Question

In compound of the type $EC{l_3}$ , where $E = B,P,As,Bi$ the angles $Cl - E - Cl$ for different $E$ are in the order:
A. $B > P = As = Bi$
B. $B > P > As > Bi$
C. $B < P < As = Bi$
D. $B < P < As < Bi$

Answer 1

The two most important keys for a compound for the determination of bond angle are: In order to determine the bond angles between them firstly we must know the geometry of the compound or the structure of the compound and secondary the hybridization of the compound.

Complete answer:
In the case of $BC{l_3}$ ,
It is $s{p^2}$ hybridized compound and its geometry is trigonal planar. It has a bond angle that is the angle between $Cl - B - Cl$ is ${120^0}$ .
In case of $PC{l_3}$ ,
It is $s{p^3}$ hybridized compound and its geometry is pyramidal.

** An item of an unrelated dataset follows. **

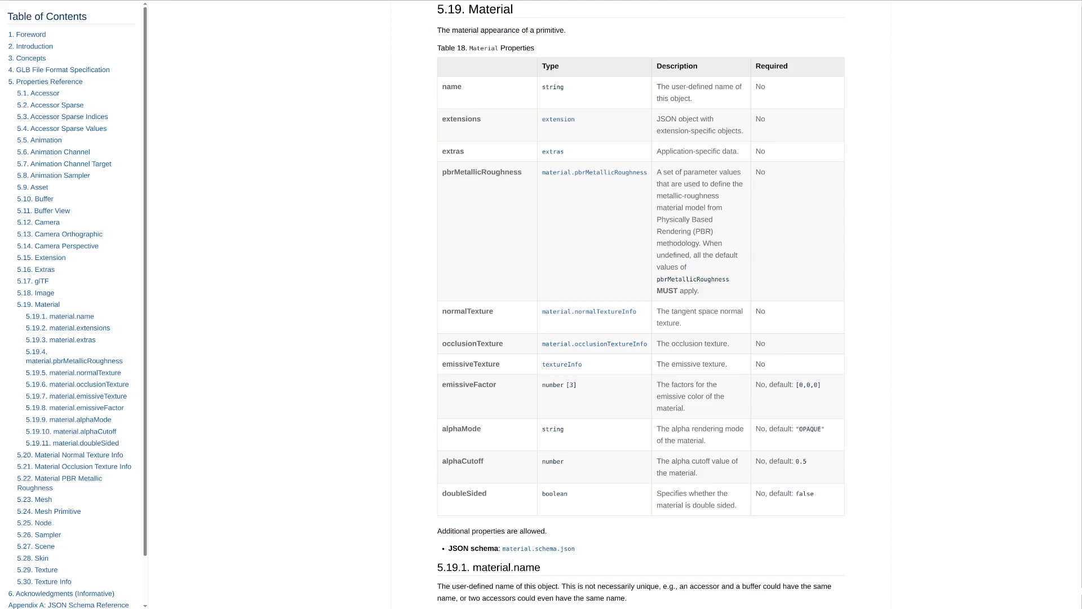
Search the page for 'cutoff', landing on the alphaCutoff matches in 3.9.4 Alpha Coverage.
key("ctrl+f")
type("cutoff")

It has a bond angle that is the angle between $Cl - P - Cl$ is ${109^0}$ approximately.
In case of $AsC{l_3}$ ,
It is also $s{p^3}$ hybridized compound and its geometry is pyramidal. It has a bond angle that is the angle between $Cl - As - Cl$ is $> {109^0}$ . Its bond angle is less than that of phosphorus because on going down the group bond angle decreases.
In case of $BiC{l_3}$ ,
It is also $s{p^3}$ hybridized compound and its geometry is pyramidal. It has a bond angle that is the angle between $Cl - Bi - Cl$ is $> > {109^0}$ . Its bond angle is less than that of astatine because on going down the group bond angle decreases.
So the correct order of bond angle is: $BC{l_3} > PC{l_3} > AsC{l_3} > BiC{l_3}$

So, option B is correct.

Note:
For the determination of bond angle VSEPR theory is used. It is also called the Gillespie-Nyholm theory after its two main developers, Ronald Gillespie and Ronald Nyholm.VSEPR theory refers to the valence shell electron pair repulsion theory. This theory gives some consideration which determines the bond angle. Number of lone pairs, hybridization and electronegativity of the central atom is responsible for the bond angle of a compound.